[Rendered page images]
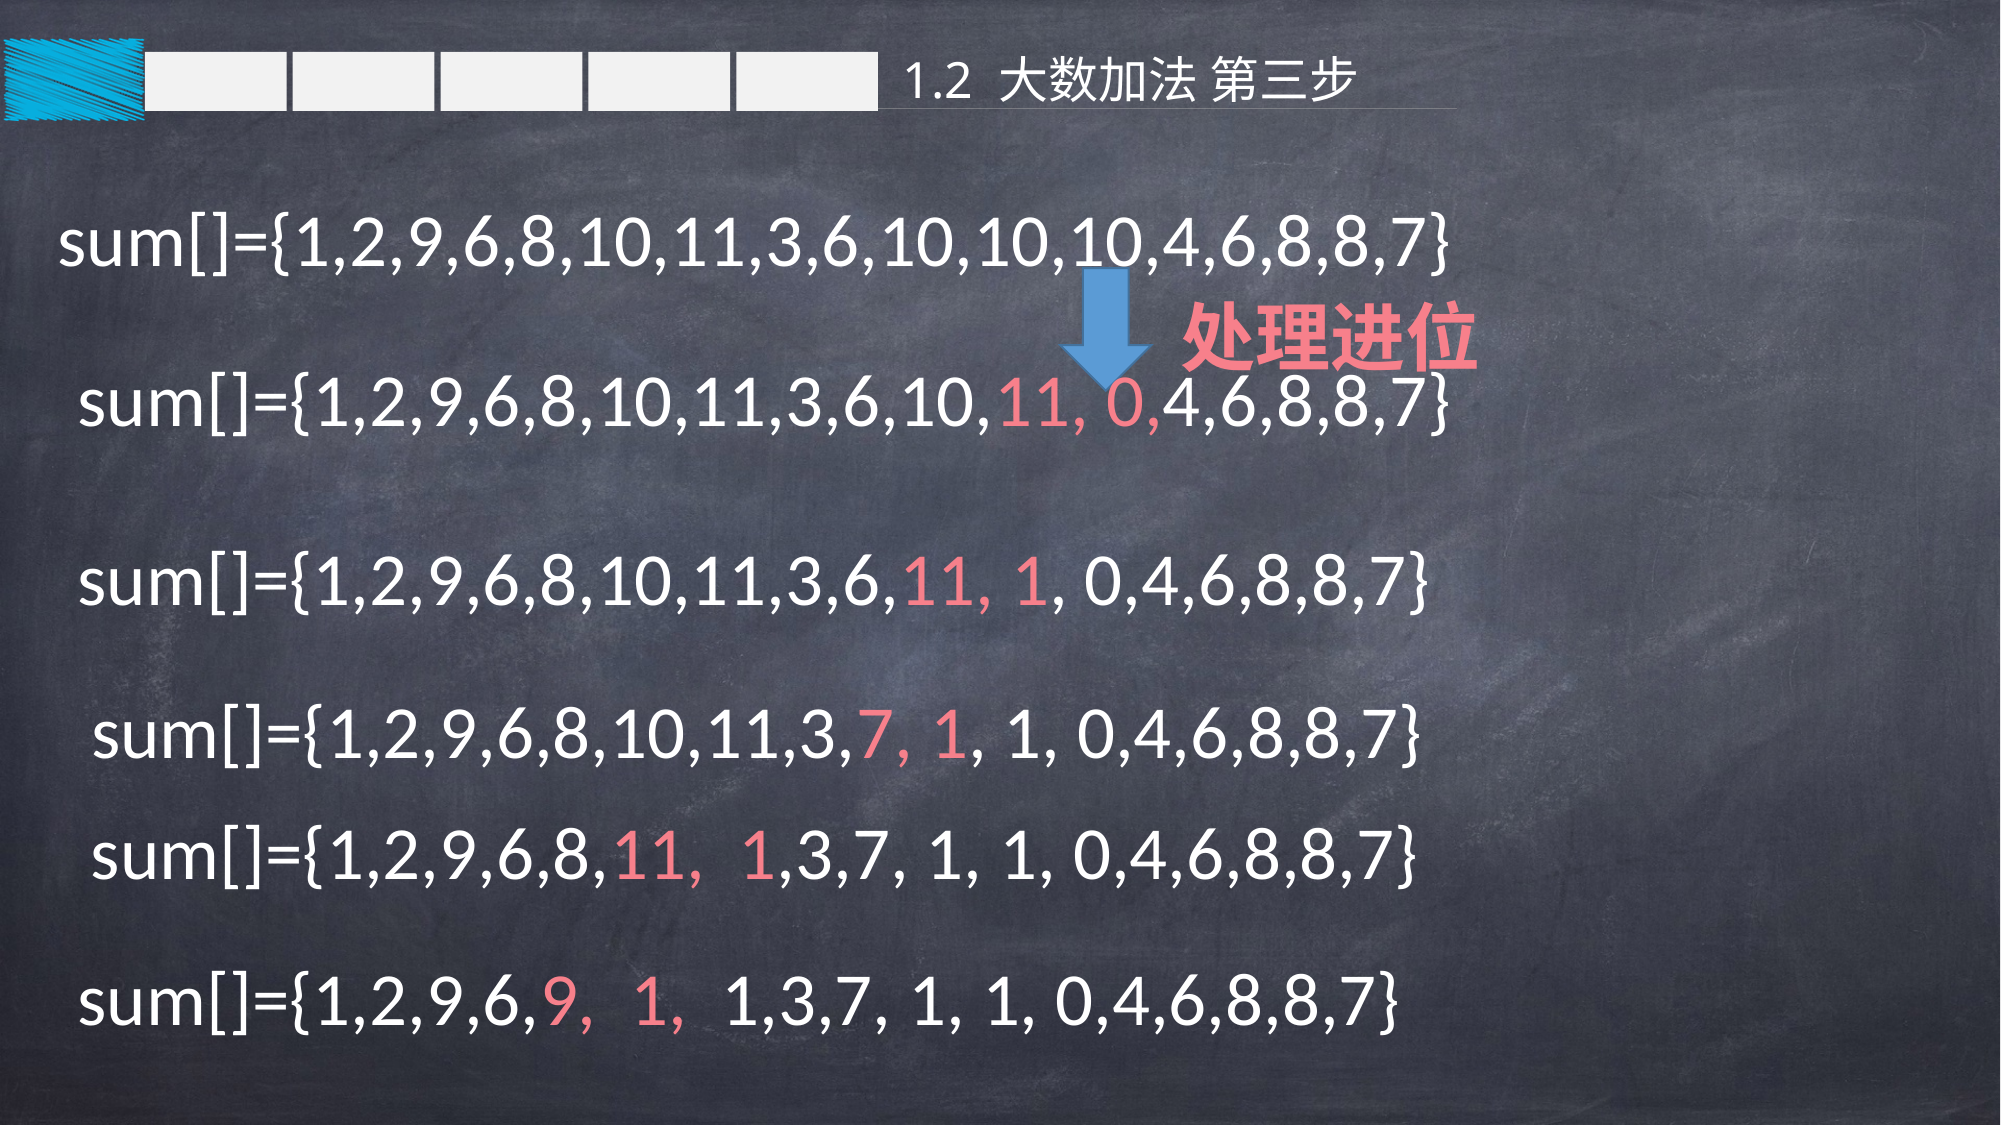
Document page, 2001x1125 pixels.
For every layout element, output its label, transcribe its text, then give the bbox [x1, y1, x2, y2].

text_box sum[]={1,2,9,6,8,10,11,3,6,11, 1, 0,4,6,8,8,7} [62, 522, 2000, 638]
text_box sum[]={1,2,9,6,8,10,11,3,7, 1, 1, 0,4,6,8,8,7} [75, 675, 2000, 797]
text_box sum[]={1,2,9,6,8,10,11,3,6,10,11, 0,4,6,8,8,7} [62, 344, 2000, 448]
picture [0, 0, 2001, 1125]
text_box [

_Problem statement_: Please repeat every record exactly, leaving the pictures out.

_Result of the task_:
Document page, 2001x1125 pixels.
For every layout element, output its label, transcribe its text, then give the bbox [x1, y1, x2, y2].

text_box sum[]={1,2,9,6,8,10,11,3,6,11, 1, 0,4,6,8,8,7} [62, 522, 2000, 638]
text_box sum[]={1,2,9,6,8,10,11,3,7, 1, 1, 0,4,6,8,8,7} [75, 675, 2000, 797]
text_box sum[]={1,2,9,6,8,10,11,3,6,10,11, 0,4,6,8,8,7} [62, 344, 2000, 448]
picture [0, 0, 2001, 1125]
text_box [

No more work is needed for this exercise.